## Material for the task

━━━━━━━━━━━━━━━━━━━━

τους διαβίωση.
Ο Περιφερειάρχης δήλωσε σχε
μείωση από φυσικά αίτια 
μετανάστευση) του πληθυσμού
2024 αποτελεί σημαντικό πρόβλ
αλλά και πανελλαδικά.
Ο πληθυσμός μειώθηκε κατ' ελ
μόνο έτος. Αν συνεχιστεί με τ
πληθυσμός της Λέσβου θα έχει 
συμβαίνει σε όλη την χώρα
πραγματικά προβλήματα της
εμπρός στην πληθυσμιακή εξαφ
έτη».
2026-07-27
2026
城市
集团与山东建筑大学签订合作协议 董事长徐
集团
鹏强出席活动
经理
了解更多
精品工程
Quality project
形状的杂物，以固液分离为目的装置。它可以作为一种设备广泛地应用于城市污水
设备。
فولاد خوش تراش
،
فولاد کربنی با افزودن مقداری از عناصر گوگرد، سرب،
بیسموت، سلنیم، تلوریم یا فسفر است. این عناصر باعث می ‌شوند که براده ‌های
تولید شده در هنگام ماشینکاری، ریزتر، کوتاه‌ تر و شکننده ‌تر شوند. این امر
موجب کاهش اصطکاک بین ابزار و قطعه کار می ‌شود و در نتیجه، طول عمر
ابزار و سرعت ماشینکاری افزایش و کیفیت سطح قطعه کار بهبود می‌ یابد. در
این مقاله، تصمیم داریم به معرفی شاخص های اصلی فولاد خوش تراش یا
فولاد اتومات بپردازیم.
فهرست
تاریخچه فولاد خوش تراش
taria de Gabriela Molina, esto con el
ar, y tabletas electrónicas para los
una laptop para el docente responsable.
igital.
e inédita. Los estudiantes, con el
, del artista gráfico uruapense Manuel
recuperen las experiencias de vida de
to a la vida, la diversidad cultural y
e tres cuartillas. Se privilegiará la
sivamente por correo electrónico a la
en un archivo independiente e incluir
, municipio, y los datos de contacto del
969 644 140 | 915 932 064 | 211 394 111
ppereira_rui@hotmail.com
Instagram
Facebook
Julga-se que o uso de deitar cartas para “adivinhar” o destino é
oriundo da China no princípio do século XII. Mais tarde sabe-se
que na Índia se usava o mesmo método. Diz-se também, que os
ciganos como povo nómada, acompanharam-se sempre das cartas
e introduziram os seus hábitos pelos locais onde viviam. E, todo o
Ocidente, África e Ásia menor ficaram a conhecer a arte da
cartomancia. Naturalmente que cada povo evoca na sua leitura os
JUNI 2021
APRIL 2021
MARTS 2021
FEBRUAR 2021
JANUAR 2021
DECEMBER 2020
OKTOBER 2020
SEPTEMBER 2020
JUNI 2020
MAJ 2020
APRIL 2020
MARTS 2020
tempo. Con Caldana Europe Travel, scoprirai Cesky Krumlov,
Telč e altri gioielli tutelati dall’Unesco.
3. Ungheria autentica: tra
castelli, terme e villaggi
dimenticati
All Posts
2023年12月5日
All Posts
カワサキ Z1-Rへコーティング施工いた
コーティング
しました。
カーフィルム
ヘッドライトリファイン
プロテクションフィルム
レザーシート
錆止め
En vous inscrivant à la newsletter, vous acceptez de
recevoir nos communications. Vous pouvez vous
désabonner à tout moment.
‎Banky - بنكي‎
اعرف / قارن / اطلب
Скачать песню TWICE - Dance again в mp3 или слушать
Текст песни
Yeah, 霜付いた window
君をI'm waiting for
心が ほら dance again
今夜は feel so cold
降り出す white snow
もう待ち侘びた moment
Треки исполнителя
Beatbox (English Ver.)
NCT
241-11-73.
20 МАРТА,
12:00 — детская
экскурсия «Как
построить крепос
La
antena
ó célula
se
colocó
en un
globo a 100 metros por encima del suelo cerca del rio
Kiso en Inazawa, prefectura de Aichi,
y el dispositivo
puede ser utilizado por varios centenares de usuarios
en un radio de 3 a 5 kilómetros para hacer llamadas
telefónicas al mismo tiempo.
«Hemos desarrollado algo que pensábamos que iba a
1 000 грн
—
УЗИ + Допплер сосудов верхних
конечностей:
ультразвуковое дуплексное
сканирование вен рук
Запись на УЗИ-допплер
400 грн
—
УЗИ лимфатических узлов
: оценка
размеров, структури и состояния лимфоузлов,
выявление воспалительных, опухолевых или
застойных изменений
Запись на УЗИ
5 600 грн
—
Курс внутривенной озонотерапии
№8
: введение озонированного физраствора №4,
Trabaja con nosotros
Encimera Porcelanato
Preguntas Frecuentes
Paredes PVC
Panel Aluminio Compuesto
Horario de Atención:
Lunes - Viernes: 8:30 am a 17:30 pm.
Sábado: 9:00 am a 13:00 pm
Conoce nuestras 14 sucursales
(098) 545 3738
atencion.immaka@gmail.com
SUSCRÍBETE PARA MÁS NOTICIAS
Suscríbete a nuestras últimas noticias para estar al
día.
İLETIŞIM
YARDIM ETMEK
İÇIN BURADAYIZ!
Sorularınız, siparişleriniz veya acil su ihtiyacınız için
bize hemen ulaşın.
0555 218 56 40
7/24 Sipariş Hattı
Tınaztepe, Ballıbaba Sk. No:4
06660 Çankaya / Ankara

━━━━━━━━━━━━━━━━━━━━

Pull every line that holds the string "تراش" out of the records.

## Exercise answer
فولاد خوش تراش
این مقاله، تصمیم داریم به معرفی شاخص های اصلی فولاد خوش تراش یا
تاریخچه فولاد خوش تراش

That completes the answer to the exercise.